Elon Musk, CEO of Tesla (TSLA), said Washington needs to take aggressive action on artificial intelligence and “perhaps even create a Department of AI.”
According to a video of Musk’s remarks to reporters, he said, “We’ve created regulatory agencies before,” on Wednesday after attending a meeting in Washington with other tech CEOs to discuss AI.
A new government agency similar to the Federal Aviation Administration or the Securities and Exchange Commission (SEC) may be established in the upcoming years, according to Musk, who also owns SpaceX and X (formerly known as Twitter). This would be done to ensure that businesses act in the public’s best interests.
Senate Majority Leader Chuck Schumer said in his own remarks during the discussion that “we came out of that room exhilarated.” He said that when he asked the audience, which included representatives from the business, civil rights, defense, labor, and arts sectors, if the government should become involved in regulating AI, “every single person raised their hands.”
“That sends us a message here that we have to try to act, as difficult as the process may be,” he continued.
Bill Gates, Mark Zuckerberg, the CEO of Meta (META), and the CEOs of Microsoft, Google, Nvidia, and IBM were among the other well-known people in attendance. Another participant, Sam Altman, CEO of OpenAI, described it as an “unprecedented moment.”
Elon Musk, CEO of X, the organization formerly known as Twitter, smiles as he addresses the media after attending a private meeting of top tech CEOs to discuss the concerns and opportunities related to artificial intelligence.
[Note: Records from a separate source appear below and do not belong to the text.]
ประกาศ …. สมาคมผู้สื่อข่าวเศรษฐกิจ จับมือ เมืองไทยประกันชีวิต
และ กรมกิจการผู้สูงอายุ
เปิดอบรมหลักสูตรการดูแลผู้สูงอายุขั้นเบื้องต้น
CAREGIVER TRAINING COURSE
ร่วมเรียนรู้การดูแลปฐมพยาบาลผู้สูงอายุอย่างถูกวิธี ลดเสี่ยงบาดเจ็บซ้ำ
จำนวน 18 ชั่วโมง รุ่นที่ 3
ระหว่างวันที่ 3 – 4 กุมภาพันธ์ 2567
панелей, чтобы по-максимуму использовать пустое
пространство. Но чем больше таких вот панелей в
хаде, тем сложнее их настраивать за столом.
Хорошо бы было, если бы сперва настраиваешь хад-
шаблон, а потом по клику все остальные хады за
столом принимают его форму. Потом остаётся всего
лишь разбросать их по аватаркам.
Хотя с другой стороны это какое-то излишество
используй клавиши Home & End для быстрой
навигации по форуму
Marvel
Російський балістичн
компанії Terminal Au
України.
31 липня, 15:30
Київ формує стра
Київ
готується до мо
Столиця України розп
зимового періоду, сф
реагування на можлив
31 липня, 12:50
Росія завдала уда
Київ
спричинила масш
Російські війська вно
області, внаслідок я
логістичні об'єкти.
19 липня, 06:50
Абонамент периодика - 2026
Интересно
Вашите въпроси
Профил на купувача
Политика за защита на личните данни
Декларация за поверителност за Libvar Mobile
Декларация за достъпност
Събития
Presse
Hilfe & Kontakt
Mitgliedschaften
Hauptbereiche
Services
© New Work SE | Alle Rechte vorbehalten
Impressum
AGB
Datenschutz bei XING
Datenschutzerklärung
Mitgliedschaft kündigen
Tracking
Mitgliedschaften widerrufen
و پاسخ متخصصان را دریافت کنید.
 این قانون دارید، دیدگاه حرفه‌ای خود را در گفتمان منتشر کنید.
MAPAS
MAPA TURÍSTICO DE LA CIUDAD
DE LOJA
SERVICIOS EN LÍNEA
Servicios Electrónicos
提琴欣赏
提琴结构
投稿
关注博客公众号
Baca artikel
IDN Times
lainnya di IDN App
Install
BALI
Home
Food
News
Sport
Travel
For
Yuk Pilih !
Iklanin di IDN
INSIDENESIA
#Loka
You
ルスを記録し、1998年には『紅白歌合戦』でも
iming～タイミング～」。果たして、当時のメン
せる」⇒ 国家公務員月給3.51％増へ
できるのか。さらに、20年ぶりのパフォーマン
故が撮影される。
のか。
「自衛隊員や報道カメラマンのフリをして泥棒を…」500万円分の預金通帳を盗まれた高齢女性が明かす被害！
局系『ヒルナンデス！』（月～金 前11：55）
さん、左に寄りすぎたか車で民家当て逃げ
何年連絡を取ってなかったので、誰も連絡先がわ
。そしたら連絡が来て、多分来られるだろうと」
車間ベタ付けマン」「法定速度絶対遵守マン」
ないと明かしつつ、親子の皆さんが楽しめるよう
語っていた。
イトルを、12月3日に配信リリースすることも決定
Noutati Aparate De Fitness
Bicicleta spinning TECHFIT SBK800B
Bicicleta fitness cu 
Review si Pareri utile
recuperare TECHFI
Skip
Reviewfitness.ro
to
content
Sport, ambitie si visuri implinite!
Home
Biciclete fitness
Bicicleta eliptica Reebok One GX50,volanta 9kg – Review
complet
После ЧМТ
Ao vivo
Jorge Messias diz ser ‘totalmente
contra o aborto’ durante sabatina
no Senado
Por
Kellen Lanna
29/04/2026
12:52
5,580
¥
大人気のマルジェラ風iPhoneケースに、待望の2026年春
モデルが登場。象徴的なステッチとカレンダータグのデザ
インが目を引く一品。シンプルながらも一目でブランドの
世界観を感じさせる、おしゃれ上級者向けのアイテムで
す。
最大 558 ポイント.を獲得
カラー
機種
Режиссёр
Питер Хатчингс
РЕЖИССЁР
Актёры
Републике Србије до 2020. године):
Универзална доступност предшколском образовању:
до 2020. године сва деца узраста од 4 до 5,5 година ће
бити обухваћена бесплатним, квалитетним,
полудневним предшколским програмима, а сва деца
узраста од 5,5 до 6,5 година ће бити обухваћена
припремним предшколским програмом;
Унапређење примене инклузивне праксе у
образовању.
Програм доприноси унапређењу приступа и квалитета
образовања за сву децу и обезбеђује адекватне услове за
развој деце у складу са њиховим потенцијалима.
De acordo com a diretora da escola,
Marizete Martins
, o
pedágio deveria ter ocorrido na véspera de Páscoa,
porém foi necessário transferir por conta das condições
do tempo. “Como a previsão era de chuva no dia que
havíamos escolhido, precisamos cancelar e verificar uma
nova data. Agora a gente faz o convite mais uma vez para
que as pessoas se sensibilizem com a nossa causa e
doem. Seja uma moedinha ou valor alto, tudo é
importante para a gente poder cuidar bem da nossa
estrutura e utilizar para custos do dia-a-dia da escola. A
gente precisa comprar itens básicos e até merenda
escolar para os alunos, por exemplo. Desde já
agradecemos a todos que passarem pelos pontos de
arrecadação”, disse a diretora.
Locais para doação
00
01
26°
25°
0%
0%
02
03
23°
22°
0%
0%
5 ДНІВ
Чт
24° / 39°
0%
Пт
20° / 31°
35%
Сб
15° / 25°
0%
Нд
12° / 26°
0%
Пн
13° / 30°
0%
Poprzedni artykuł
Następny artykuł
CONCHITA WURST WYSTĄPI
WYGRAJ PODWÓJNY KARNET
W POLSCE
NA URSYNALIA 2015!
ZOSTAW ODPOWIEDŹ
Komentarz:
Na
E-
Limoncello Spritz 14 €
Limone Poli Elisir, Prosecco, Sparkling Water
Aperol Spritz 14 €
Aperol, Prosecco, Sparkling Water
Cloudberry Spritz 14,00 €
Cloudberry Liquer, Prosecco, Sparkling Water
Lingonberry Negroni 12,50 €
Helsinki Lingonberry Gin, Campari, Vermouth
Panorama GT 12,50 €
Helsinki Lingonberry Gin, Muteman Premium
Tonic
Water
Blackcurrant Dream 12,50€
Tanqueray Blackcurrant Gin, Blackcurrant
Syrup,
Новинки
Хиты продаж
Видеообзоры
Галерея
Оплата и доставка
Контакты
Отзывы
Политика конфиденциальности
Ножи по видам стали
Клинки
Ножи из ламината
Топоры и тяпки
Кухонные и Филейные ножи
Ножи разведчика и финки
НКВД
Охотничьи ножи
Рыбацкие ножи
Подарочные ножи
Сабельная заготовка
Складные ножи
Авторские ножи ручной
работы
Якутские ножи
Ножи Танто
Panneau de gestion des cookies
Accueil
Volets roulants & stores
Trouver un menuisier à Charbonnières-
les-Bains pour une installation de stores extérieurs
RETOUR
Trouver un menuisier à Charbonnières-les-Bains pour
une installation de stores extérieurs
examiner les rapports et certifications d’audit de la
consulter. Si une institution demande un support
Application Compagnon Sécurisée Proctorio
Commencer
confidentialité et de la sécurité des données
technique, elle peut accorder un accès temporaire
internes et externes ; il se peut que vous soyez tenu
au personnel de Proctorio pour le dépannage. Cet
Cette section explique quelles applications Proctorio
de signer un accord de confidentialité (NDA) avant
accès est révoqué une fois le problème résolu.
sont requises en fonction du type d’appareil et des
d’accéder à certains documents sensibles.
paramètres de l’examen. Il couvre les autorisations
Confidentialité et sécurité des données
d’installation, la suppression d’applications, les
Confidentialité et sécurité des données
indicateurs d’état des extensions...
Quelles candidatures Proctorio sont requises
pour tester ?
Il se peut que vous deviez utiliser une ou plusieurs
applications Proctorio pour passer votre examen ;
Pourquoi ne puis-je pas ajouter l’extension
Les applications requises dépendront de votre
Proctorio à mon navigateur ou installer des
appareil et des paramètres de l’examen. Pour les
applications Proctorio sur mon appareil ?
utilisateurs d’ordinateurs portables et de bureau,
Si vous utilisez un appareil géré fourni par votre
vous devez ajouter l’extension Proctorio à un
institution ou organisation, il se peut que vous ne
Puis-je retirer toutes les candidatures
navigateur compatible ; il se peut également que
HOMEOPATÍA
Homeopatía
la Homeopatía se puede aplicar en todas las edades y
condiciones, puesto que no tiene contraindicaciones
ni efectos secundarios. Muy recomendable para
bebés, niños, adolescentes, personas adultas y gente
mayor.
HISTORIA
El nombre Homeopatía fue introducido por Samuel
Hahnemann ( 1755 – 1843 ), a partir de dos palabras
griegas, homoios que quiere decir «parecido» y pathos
Jacquelyn Martin/AP PhotoHowever, as Washington tries to understand the new technology, Schumer, Musk, and others emphasized Wednesday that this week’s gathering was only the first step in what may be a protracted process.
The options range from a comprehensive approach that regulates AI as a stand-alone entity—an option Musk alluded to in his remarks—to more piecemeal approaches that place the responsibility for action on existing agencies like the Federal Trade Commission and others to handle various aspects of the sprawling technology.
The debate is likely to rage in the months ahead, with it remaining to be seen what business leaders will actually be receptive to when it gets down to specific details. Musk, as one example, has had an often tense relationship with other federal regulators, especially the SEC.
A department of artificial intelligence, in particular, is a bad idea, according to many experts and business leaders. Mark MacCarthy of the Brookings Institution’s Center for Technology Innovation told Yahoo Finance earlier this week that you can’t regulate AI in a single department. It has far too many uses.
Another conference attendee, OpenAI’s Altman, cautioned lawmakers in May that he was in favor of “regulation that balances incentivizing safety while ensuring that people are able to access the technology’s benefits.” Altman has expressed support for regulation that strikes a balance between incentivizing safety and ensuring that people can access the benefits of the technology.
As a result of the intense public interest in Open AI’s ChatGPT, AI regulation has been a major topic of discussion in Washington in recent months. Schumer’s “AI Insight Forum” is one of three hearings on the subject that legislators are conducting this week alone.
Whatever the case, Schumer’s attempt to start a conversation with Wednesday’s eagerly anticipated event appears to have been successful, as Musk noted in his praise for Schumer and other Senators for organizing the event, adding that “this meeting may go down in history as being important for the future of civilization.”